(Extracted data entries)

● ● ● ● ● ● ●

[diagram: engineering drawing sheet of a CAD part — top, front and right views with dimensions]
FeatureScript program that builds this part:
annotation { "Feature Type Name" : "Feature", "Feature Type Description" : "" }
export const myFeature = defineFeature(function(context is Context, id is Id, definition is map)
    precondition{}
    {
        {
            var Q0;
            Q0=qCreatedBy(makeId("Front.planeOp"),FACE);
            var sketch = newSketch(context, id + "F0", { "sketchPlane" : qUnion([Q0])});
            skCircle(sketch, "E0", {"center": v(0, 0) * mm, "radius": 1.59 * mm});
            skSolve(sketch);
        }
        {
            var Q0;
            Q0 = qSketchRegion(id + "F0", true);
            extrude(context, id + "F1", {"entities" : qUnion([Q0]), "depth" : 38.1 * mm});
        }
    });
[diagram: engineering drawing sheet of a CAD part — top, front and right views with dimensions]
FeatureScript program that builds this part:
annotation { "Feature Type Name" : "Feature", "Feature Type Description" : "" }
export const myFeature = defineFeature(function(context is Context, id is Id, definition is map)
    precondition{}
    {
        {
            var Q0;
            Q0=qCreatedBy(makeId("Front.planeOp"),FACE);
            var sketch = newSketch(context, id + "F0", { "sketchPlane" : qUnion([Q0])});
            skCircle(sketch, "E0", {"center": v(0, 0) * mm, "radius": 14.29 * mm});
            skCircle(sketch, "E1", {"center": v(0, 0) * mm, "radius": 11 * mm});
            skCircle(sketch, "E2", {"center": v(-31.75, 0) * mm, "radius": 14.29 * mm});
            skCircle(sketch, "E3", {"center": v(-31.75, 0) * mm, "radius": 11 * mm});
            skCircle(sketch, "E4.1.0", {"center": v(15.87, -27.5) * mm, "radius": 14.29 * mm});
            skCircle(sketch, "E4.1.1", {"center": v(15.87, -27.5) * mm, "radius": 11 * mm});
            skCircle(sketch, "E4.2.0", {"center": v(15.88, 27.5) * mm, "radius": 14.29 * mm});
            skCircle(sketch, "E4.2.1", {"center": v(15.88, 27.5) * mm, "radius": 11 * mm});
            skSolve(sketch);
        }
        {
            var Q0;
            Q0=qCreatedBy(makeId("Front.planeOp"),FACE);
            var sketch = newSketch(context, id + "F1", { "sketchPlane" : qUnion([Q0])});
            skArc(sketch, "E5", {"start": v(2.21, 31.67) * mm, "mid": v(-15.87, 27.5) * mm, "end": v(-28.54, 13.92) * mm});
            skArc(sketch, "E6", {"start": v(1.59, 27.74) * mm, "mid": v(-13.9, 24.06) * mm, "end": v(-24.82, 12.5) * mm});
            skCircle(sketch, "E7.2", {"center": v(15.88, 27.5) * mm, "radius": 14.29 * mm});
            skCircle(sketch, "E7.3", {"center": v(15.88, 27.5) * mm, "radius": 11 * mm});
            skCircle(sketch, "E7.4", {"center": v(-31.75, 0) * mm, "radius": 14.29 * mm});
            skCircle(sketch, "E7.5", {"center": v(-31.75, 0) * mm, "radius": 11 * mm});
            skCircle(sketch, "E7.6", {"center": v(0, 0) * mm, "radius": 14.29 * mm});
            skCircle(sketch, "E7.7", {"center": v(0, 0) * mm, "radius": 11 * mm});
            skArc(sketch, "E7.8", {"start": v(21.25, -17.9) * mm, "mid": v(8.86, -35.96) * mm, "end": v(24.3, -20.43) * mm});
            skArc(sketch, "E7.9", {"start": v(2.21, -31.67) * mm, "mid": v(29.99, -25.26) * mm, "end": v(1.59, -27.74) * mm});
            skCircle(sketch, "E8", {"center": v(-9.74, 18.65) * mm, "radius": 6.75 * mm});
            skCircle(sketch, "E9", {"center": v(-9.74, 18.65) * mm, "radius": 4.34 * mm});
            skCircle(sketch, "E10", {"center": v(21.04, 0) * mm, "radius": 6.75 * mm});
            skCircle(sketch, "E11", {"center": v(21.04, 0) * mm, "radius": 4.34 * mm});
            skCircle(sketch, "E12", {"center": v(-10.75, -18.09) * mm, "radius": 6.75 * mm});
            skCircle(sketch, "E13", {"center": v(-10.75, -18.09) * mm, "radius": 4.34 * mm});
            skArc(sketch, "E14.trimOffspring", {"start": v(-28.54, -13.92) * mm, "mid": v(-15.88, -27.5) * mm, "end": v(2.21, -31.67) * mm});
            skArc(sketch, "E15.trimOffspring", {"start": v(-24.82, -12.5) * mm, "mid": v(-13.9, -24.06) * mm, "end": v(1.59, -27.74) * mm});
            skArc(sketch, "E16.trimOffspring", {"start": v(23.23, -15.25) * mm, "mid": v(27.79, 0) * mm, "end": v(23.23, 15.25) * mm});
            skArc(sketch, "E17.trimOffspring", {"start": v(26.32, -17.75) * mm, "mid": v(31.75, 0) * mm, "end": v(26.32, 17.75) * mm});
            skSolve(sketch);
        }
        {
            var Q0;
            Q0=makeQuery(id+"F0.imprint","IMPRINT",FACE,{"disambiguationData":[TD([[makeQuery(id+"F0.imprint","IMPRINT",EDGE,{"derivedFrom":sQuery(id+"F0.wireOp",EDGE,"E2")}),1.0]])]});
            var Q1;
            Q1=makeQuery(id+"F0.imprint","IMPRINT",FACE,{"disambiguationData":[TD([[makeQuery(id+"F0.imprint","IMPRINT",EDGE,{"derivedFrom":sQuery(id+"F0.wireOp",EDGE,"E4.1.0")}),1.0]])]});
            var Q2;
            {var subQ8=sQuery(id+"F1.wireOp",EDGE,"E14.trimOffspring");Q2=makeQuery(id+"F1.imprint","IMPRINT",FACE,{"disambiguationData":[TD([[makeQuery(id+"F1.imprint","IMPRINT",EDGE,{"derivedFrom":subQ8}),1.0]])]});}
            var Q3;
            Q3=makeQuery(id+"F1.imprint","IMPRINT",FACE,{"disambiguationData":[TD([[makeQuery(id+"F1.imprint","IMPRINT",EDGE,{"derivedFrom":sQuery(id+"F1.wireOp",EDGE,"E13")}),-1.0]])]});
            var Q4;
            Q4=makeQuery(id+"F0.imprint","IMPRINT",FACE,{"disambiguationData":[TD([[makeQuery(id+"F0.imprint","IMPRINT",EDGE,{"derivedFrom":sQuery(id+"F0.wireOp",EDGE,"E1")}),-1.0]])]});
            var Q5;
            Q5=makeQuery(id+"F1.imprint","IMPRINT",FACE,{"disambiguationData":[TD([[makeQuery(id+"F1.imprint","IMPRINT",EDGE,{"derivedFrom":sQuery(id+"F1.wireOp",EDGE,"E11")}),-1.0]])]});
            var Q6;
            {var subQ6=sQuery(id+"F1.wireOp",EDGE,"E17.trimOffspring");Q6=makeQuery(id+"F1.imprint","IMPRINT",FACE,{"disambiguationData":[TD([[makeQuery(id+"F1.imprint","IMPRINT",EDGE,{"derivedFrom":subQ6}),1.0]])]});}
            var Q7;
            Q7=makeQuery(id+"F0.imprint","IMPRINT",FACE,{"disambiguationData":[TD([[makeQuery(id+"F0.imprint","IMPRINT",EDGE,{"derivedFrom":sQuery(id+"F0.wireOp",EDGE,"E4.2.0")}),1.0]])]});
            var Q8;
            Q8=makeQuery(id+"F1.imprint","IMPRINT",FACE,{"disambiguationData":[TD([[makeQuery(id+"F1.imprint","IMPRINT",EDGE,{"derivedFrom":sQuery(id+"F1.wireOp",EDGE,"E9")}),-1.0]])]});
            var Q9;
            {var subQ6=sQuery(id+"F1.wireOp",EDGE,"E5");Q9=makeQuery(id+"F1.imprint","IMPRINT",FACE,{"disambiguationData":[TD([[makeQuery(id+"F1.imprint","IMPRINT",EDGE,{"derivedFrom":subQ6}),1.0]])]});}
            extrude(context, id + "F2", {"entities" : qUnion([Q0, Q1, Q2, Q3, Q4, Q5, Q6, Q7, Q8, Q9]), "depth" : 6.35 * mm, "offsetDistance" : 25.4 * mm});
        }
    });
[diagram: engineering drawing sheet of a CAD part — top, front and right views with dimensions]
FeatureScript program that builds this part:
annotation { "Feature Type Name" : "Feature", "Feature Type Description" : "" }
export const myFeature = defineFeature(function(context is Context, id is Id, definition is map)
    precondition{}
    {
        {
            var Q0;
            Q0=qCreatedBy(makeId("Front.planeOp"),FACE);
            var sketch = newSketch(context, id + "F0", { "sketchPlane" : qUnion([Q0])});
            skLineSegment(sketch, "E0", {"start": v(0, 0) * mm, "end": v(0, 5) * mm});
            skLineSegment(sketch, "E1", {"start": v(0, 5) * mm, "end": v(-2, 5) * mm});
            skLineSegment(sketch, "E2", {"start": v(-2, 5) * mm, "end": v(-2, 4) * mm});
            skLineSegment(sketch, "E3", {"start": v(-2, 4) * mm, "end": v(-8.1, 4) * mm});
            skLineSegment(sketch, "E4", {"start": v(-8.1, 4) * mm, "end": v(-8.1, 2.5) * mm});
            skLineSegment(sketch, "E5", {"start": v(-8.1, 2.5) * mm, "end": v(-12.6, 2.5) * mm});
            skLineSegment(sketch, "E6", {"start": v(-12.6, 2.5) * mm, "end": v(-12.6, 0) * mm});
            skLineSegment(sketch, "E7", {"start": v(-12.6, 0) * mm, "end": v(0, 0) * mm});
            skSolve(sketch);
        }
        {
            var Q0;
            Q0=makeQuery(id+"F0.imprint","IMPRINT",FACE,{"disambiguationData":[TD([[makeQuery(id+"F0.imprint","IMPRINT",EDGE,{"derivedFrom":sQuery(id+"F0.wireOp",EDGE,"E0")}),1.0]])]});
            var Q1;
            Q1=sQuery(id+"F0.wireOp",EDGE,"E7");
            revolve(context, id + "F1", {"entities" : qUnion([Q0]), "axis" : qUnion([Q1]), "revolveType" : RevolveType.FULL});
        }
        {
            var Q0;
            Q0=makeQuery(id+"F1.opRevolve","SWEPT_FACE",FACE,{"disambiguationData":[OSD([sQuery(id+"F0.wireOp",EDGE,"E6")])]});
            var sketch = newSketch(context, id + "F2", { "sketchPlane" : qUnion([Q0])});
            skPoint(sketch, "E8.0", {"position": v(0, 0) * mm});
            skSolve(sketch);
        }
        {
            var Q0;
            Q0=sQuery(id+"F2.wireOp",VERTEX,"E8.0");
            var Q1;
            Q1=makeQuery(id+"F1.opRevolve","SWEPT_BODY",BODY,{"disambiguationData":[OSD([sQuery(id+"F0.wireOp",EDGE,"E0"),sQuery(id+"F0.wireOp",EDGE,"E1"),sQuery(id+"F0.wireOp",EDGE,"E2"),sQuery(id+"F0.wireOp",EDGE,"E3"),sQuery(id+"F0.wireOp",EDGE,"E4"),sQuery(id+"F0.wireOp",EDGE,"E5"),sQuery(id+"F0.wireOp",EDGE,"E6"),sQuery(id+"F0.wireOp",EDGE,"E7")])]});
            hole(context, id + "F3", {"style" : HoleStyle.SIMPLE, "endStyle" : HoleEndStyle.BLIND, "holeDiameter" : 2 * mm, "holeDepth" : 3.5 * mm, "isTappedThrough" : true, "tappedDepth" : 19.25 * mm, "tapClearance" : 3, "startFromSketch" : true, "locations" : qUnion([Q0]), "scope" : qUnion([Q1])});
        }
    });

● ● ● ● ● ● ●

**TASK GOAL**
Count the lines in the rows that contain the string "true", treating uppercase and lowercase letters as different. Reply with the number alone.

**ANSWER TO THE TASK**
2